Member of the Michigan Senate from the 3rd district
- In office January 1, 2011 – January 1, 2019
- Preceded by: Irma Clark-Coleman
- Succeeded by: Sylvia Santana

Member of the Michigan House of Representatives from the 11th district
- In office January 1, 2003 – January 1, 2009
- Preceded by: Irma Clark
- Succeeded by: David Nathan

Personal details
- Born: May 21, 1965 Detroit, Michigan, US
- Died: May 11, 2020 (aged 54) Detroit, Michigan, US
- Cause of death: COVID-19
- Party: Democratic
- Relations: Raymond W. Hood (uncle)
- Parent: Morris Hood Jr. (father)
- Education: Henry Ford College Wayne State University

= Morris Hood III =

American politician (1965–2020)

Morris W. Hood III (May 21, 1965 – May 11, 2020) was an American politician who served as a member of the Michigan Senate. He represented District 3, encompassing Dearborn, Melvindale, and a portion of Detroit from 2011 to 2018.

== Early life and education ==
Hood was born in Detroit. He went to Wayne State University and Henry Ford College. Hood was the son of Morris Hood Jr. and the nephew of Raymond W. Hood.

== Career ==
Prior to his election to the legislature, Hood was a production technician at Ford Motor Company's Dearborn Engine & Fuel Tank Plant. He was an unsuccessful candidate for the House in 1998. Hood was elected to the Michigan House of Representatives in 2003, serving for three terms. He was elected to the Michigan Senate in 2010, also serving as the Michigan Senate Minority Floor Leader until 2018. He was unable to run for re-election due to term limits, and was succeeded by Sylvia Santana. Hood won his father's legislative seat, as he was the son of former Michigan State Rep. Morris Hood Jr., who died in 1998. Due to term limits, Hood went to work in Wayne County administration after his stint in the Michigan State senate ended. Hood III, a widower, was survived by his second wife Chavon Hood. Michigan Governor Gretchen Whitmer, a former state lawmaker herself and colleague of Hood, called him "a dear friend and proud Detroiter dedicated to community service".

==Death==
Hood died from COVID-19 on May 11, 2020, during the COVID-19 pandemic in Michigan.
----
## Actions to take
[1] In the article on Morris Hood III, why didn't Hood seek re-election to the Michigan Senate, and why did he then go to work in Wayne County administration?
[2] Can you turn the paragraph in the Morris Hood III article that begins "Prior to his election to the legislature" into a shorter bulleted list that keeps its main facts?

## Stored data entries
----
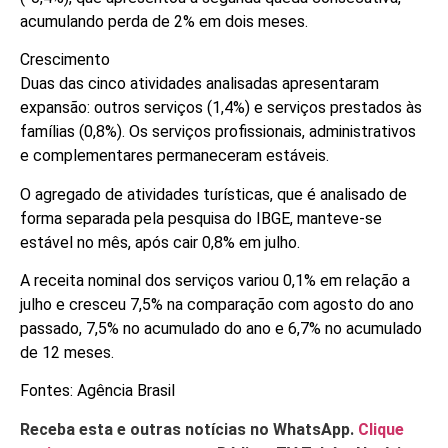
acumulando perda de 2% em dois meses.
Crescimento
Duas das cinco atividades analisadas apresentaram
expansão: outros serviços (1,4%) e serviços prestados às
famílias (0,8%). Os serviços profissionais, administrativos
e complementares permaneceram estáveis.
O agregado de atividades turísticas, que é analisado de
forma separada pela pesquisa do IBGE, manteve-se
estável no mês, após cair 0,8% em julho.
A receita nominal dos serviços variou 0,1% em relação a
julho e cresceu 7,5% na comparação com agosto do ano
passado, 7,5% no acumulado do ano e 6,7% no acumulado
de 12 meses.
Fontes: Agência Brasil
Receba esta e outras notícias no WhatsApp.
Clique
----
## Outputs for the tasks
[1] Term limits kept Hood from running for re-election to the Michigan Senate. Because of those term limits, he took a job in Wayne County administration when his time in the state senate ended.

[2]
- Worked as a production technician at Ford Motor Company's Dearborn Engine & Fuel Tank Plant before entering the legislature
- Ran unsuccessfully for the House in 1998
- Elected to the Michigan House of Representatives in 2003, serving three terms and winning the seat once held by his father, former State Rep. Morris Hood Jr., who died in 1998
- Elected to the Michigan Senate in 2010 and served as Senate Minority Floor Leader until 2018
- Barred by term limits from seeking re-election, he was succeeded by Sylvia Santana and then worked in Wayne County administration
- A widower, he was survived by his second wife, Chavon Hood
- Governor Gretchen Whitmer, a former state lawmaker and colleague, called him "a dear friend and proud Detroiter dedicated to community service"